The defect in crossover(CO) formation between homologous chromosomes during meiosis is an important cause of infertility and congenital birth defects. The meiotic specific pro-crossover(pro-CO) proteins localize at the crossover designation site during the early stage of meiosis, forming a recombination nodule structure and playing an important regulatory role in homologous recombination and CO formation. At present, there is a lack of systematic understanding of the composition and function of pro-CO proteins in recombinant nodes, mainly due to the low abundance and poor solubility of those proteins, especially in mice where it is difficult to obtain a large number of oocytes in the early stage of meiosis. Traditional affinity purification mass spectrometry requires a large amount of soluble proteins, which cannot effectively capture transient or weak protein interactions, and cannot distinguish the cellular compartmentalization information of protein interactions, thus hindering our understanding of the regulation process of CO formation. My laboratory has established the proximity labeling technology TurboID in the gonads of worms (Nucleic Acids Research, 2024).
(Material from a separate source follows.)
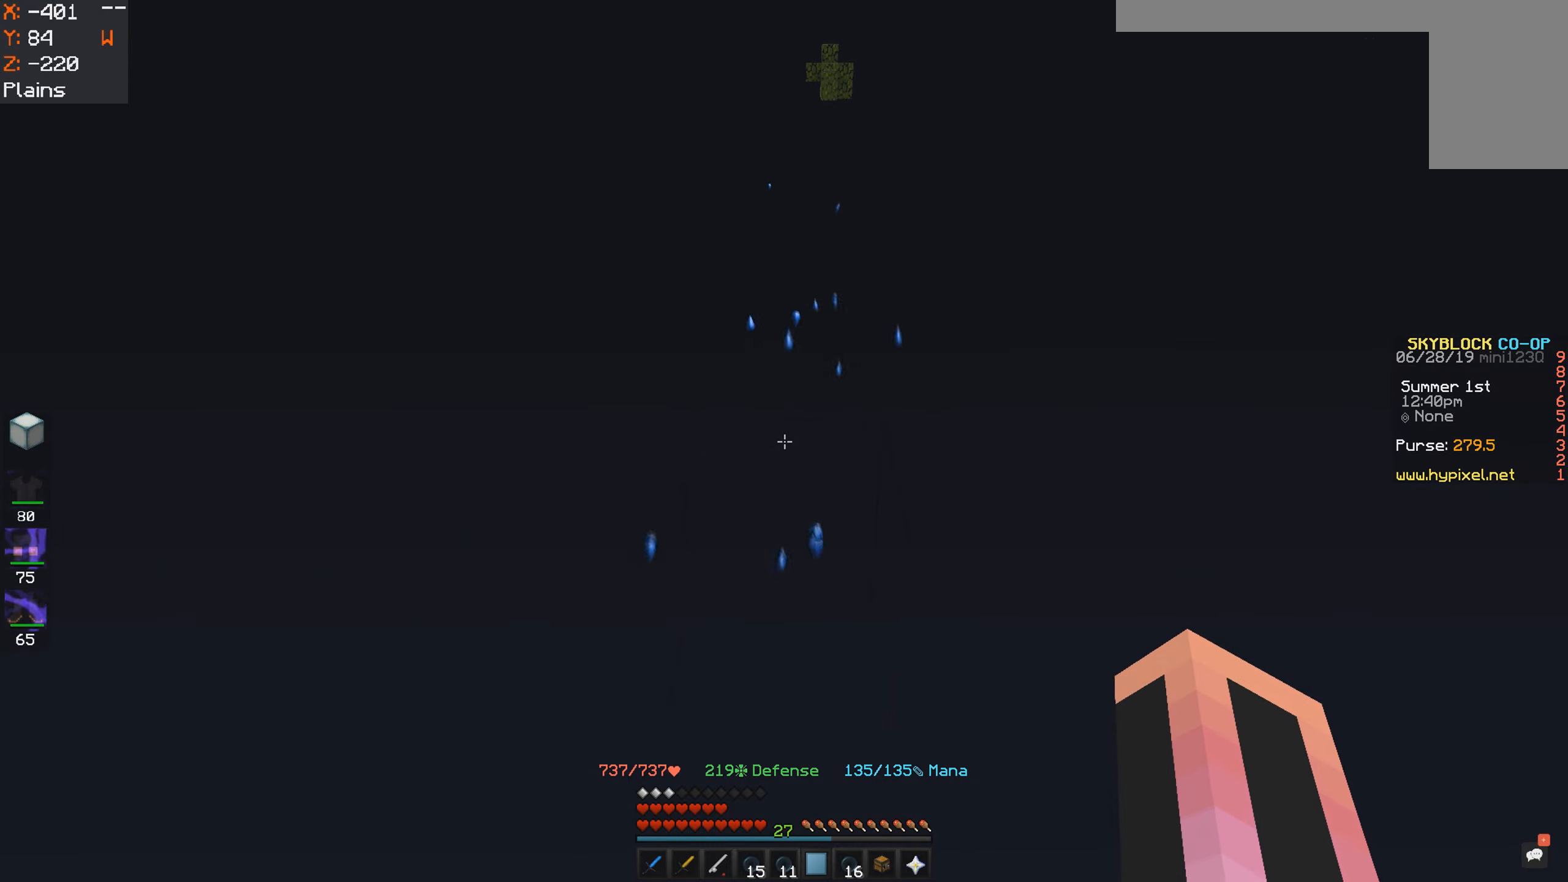
{"keys": ["w"], "mouse": [], "events": []}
We will further improve the spatiotemporal resolution of TurboID, in order to discover more unknown pro-CO proteins and systematically analyze the interaction network of these proteins.
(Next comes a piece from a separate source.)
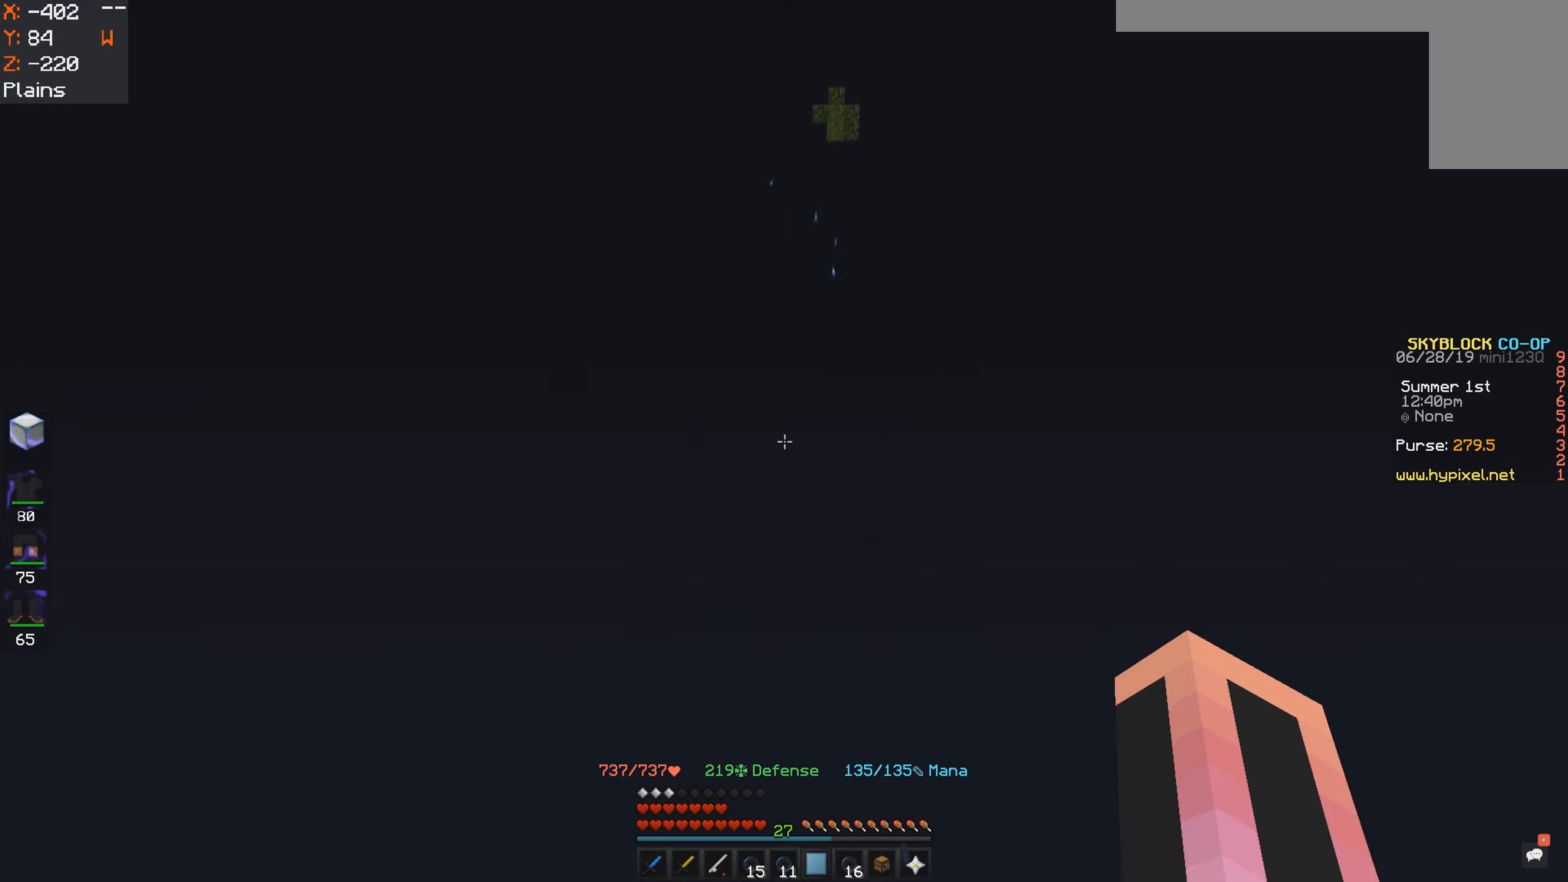
{"keys": ["w"], "mouse": [], "events": []}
Our previous work revealed that abnormal DNA replication leads to the formation of special chromatin connections at the end of cell division, resulting in erroneous chromosome segregation (Nature Communications 2018). DNA replication in eukaryotes mainly relies on replisome, which is a protein complex including CMG helicase, DNA polymerase, single stranded binding protein RPA, and other cofactors. We systematically identified the composition of the replisome of the multicellular animal Caenorhabditis elegans (Science, 2023) and found that loss of certain replisome components doesn't result in overt replication defect . Therefore,  there could be functional redundancy among those replisome components or they may function in other replication-coupled processes. Currently,we are exploring the roles of these replisome   components in maintaining genomic stability during meiosis, which can provide new insights into the gamete failure.